In news- Polar-Areas Stellar-Imaging in Polarisation High-Accuracy Experiment (PASIPHAE), an international collaborative sky surveying project helps to study the polarisation in the light coming from millions of stars.
More about PASIPHAE-
- The project name is inspired from Pasiphae, the daughter of Greek Sun God Helios.
- The survey will use two high-tech optical polarimeters to observe the northern and southern skies, simultaneously.
- It will focus on capturing starlight polarisation of very faint stars over large areas of the sky.
- Such data can help remove the galactic polarised foreground light.

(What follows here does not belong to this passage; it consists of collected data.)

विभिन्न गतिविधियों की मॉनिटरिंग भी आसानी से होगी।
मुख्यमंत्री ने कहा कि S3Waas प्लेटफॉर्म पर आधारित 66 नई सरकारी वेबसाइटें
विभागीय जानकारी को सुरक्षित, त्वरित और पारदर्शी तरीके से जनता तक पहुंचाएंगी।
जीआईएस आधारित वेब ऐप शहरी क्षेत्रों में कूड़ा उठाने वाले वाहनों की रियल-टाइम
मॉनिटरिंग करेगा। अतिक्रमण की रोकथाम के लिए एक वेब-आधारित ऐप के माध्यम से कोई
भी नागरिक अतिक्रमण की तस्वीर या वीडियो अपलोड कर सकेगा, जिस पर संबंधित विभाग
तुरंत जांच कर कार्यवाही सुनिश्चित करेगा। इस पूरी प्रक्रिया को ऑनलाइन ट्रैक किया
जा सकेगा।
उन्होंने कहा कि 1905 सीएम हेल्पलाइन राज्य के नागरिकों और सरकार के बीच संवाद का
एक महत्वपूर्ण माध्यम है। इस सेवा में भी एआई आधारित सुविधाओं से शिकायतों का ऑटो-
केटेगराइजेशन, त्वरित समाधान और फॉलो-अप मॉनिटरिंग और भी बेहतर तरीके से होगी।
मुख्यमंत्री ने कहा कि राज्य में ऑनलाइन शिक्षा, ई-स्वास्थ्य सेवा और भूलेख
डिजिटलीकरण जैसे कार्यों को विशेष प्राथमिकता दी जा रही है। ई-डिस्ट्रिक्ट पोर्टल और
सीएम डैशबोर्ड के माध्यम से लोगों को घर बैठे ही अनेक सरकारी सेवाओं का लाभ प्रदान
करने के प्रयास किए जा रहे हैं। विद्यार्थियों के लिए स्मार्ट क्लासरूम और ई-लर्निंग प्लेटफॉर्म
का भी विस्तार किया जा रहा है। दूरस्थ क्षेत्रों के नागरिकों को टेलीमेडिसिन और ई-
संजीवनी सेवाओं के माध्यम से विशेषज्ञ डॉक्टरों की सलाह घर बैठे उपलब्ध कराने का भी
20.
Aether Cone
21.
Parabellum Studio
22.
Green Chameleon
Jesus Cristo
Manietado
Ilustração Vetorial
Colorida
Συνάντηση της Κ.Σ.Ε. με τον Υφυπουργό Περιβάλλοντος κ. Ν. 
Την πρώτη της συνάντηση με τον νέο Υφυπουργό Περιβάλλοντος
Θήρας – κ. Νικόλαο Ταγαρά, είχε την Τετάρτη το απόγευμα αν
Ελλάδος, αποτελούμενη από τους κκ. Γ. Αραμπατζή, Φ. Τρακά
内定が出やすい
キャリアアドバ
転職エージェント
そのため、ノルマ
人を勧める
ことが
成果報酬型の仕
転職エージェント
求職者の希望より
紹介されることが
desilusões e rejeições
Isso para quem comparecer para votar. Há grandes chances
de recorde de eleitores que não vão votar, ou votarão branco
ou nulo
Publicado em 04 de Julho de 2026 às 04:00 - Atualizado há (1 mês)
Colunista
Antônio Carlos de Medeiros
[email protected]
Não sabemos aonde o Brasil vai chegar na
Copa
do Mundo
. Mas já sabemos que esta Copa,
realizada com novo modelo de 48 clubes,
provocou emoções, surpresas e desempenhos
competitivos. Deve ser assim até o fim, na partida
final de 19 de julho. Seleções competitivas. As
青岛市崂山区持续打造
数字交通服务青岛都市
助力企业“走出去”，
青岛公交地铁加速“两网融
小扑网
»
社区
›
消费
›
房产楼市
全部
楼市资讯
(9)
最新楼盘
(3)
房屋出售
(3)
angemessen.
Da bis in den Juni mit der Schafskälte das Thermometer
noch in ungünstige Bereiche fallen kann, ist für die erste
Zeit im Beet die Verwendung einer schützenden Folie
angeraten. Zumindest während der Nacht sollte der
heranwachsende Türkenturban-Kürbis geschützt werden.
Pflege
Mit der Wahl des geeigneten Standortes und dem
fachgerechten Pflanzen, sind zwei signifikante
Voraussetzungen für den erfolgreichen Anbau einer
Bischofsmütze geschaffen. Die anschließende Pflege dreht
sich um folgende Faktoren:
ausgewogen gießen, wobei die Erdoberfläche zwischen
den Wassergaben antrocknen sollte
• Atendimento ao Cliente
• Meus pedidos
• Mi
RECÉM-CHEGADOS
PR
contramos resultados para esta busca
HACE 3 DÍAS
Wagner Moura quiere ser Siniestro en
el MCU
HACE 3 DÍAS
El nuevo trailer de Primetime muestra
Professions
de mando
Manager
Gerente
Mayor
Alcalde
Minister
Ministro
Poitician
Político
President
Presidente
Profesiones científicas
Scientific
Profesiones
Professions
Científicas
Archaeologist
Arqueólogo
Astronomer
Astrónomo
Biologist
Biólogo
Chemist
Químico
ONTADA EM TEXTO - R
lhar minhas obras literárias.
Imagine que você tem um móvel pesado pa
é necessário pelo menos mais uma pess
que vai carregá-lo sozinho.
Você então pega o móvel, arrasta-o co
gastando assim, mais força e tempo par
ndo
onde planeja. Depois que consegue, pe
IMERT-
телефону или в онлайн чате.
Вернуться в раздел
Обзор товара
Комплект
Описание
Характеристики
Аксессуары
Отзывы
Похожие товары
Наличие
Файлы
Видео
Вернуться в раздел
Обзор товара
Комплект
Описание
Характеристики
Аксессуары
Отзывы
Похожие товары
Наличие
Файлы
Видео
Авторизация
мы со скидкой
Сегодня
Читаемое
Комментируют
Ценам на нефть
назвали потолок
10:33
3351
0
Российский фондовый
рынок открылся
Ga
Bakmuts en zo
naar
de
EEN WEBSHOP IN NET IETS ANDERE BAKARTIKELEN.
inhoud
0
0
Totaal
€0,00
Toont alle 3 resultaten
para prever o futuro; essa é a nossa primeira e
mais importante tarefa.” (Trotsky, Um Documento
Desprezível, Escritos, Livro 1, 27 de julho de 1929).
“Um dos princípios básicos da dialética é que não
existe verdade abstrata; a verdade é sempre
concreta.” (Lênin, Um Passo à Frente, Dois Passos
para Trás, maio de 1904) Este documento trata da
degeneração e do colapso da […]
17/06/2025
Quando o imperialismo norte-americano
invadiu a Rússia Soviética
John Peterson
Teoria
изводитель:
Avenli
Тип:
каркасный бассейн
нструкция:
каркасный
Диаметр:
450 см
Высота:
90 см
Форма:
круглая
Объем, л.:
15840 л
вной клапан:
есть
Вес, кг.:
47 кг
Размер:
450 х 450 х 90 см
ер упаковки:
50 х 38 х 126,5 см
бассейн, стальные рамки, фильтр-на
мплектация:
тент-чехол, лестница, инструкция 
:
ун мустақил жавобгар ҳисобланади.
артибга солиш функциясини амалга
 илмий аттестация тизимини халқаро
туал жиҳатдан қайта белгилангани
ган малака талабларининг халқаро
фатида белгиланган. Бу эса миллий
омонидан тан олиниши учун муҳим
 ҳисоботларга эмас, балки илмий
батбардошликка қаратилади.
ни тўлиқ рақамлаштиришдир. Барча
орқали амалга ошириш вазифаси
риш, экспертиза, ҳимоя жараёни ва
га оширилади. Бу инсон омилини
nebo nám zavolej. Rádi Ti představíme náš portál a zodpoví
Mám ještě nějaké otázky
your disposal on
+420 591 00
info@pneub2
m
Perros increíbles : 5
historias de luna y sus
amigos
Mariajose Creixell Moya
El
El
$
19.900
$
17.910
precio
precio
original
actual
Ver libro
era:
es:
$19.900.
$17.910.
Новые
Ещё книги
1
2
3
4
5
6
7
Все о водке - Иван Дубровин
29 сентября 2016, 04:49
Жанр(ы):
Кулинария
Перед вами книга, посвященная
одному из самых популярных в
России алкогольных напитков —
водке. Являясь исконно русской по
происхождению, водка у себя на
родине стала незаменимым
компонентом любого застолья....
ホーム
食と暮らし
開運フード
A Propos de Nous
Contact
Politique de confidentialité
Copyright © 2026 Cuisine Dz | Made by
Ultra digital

- By combining these data, astronomers will perform a maiden magnetic field tomography mapping of the interstellar medium using a novel polarimeter instrument known as WALOP (Wide Area Linear Optical Polarimeter).
- WALOP will be mounted on two small optical telescopes – 1.3-metre Skinakas Observatory, Crete, and 1-metre telescope of the South African Astronomical Observatory located in Sutherland.
- Scientists from the University of Crete, Greece, Caltech, USA, Inter-University Centre for Astronomy and Astrophysics (IUCAA), India, the South African Astronomical Observatory and the University of Oslo, Norway, are involved in this project, steered by the Institute of Astrophysics, Greece.
- The Infosys Foundation, India, Stavros Niarchos Foundation, Greece and USA’s National Science Foundation have each provided a grant of $1 million, combined with contributions from the European Research Council and the National Research Foundation in South Africa.